The Hungarian budget has already suffered losses of HUF 600-800 billion (EUR 1.61-2.15 bn) this year due to Hungary’s low, state-regulated utility prices, which are currently only a fraction of the sky-high energy prices of most European countries, energy expert Attila Holoda told RTL Klub News.
This way, Hungarian service providers have to buy gas and electricity at a much higher price than they sell it to the public.
In his first international press conference after the parliamentary elections, Prime Minister Viktor Orbán called on the EU to suspend the emissions trading system (ETS), the compulsory requirement to mix biofuels into fuel, and to withdraw the regulation that links the price of electricity to the price of gas.
The Prime Minister said that these are the requirements to ensure sustainable energy prices in Hungary.
In reaction to Orbán, his government’s former deputy state secretary of energy, Attila Holoda, told RTL Klub News that Orbán made sure to play it safe with the conditions, because they are things that “Brussels” will certainly not accept, as they would make it impossible to maintain the reduction of carbon dioxide emissions (to which EU countries are committed). Moreover, these measures would not significantly reduce energy prices, as other factors are primarily behind the drastic increase in prices,” he said.

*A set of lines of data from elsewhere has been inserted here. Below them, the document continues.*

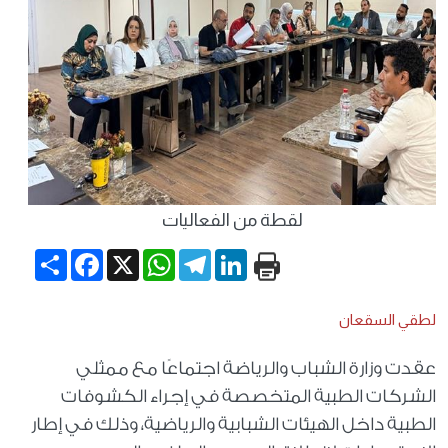
لقطة من الفعاليات
Share
Facebook
WhatsApp
X
Telegram
LinkedIn
لطقي السقعان
عقدت وزارة الشباب والرياضة اجتماعًا مع ممثلي
الشركات الطبية المتخصصة في إجراء الكشوفات
الطبية داخل الهيئات الشبابية والرياضية، وذلك في إطار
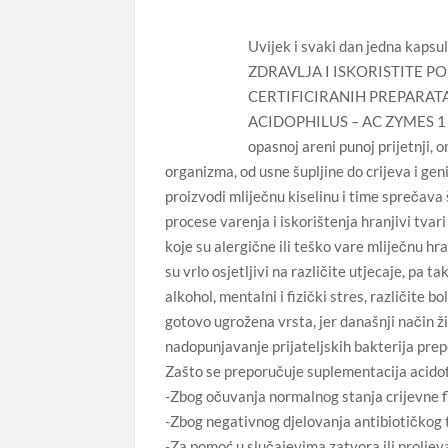
Uvijek i svaki dan jedna ka
ZDRAVLJA I ISKORISTITE P
CERTIFICIRANIH PREPARATA
ACIDOPHILUS – AC ZYMES 1 kaps
opasnoj areni punoj prijetnji, 
organizma, od usne šupljine do crijeva i gen
proizvodi mliječnu kiselinu i time sprečava
procese varenja i iskorištenja hranjivi tva
koje su alergične ili teško vare mliječnu hra
su vrlo osjetljivi na različite utjecaje, pa 
alkohol, mentalni i fizički stres, različite bo
gotovo ugrožena vrsta, jer današnji način ž
nadopunjavanje prijateljskih bakterija prep
Zašto se preporučuje suplementacija acido
-Zbog očuvanja normalnog stanja crijevne f
-Zbog negativnog djelovanja antibiotičkog 
-Za pomoć u slučajevima zatvora ili proljev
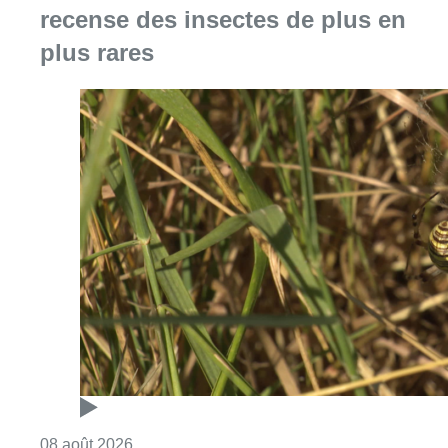
recense des insectes de plus en
plus rares
Consulter l'article "Au Moeraske, Bart Hanss
08 août 2026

The shortages due to the sudden economic upturn since the pandemic and the war between Russia and Ukraine, are the driving force of the rising prices, Holoda explained.
However, the main problem is that “the Hungarian forint and the Hungarian economy are weak,” the expert said, adding that “in the long term, the cuts in utility prices are unsustainable.”
The expert said that the losses due to high purchase prices and low retail prices will definitely require some kind of price increase in the future, but he does not expect the government to do it in one step, so that families will not have to pay the market price straight away.
RTL also asked the GKI Economic Research Company about their estimate regarding the cost of the low utility prices. According to the calculations of the leftist economic think tank, the reduction of utility bills drained 300 billion forints from the budget last year, which could more than quadruple to 1,300 billion forints this year. This means that maintaining the reduction of utility bills could on average cost 320,000 forints (EUR 859) for a Hungarian family this year.
It was no secret that the immense cost of the utility price cuts would only further strain the Hungarian budget, which is already in need of serious correction. At the end of March, the general government deficit stood at HUF 2,309.4 billion, compared to HUF 1,144.1 billion at this time last year. Thus, more than two-thirds of this year’s full-year deficit target of HUF 3,152.6 billion was reached in only three months.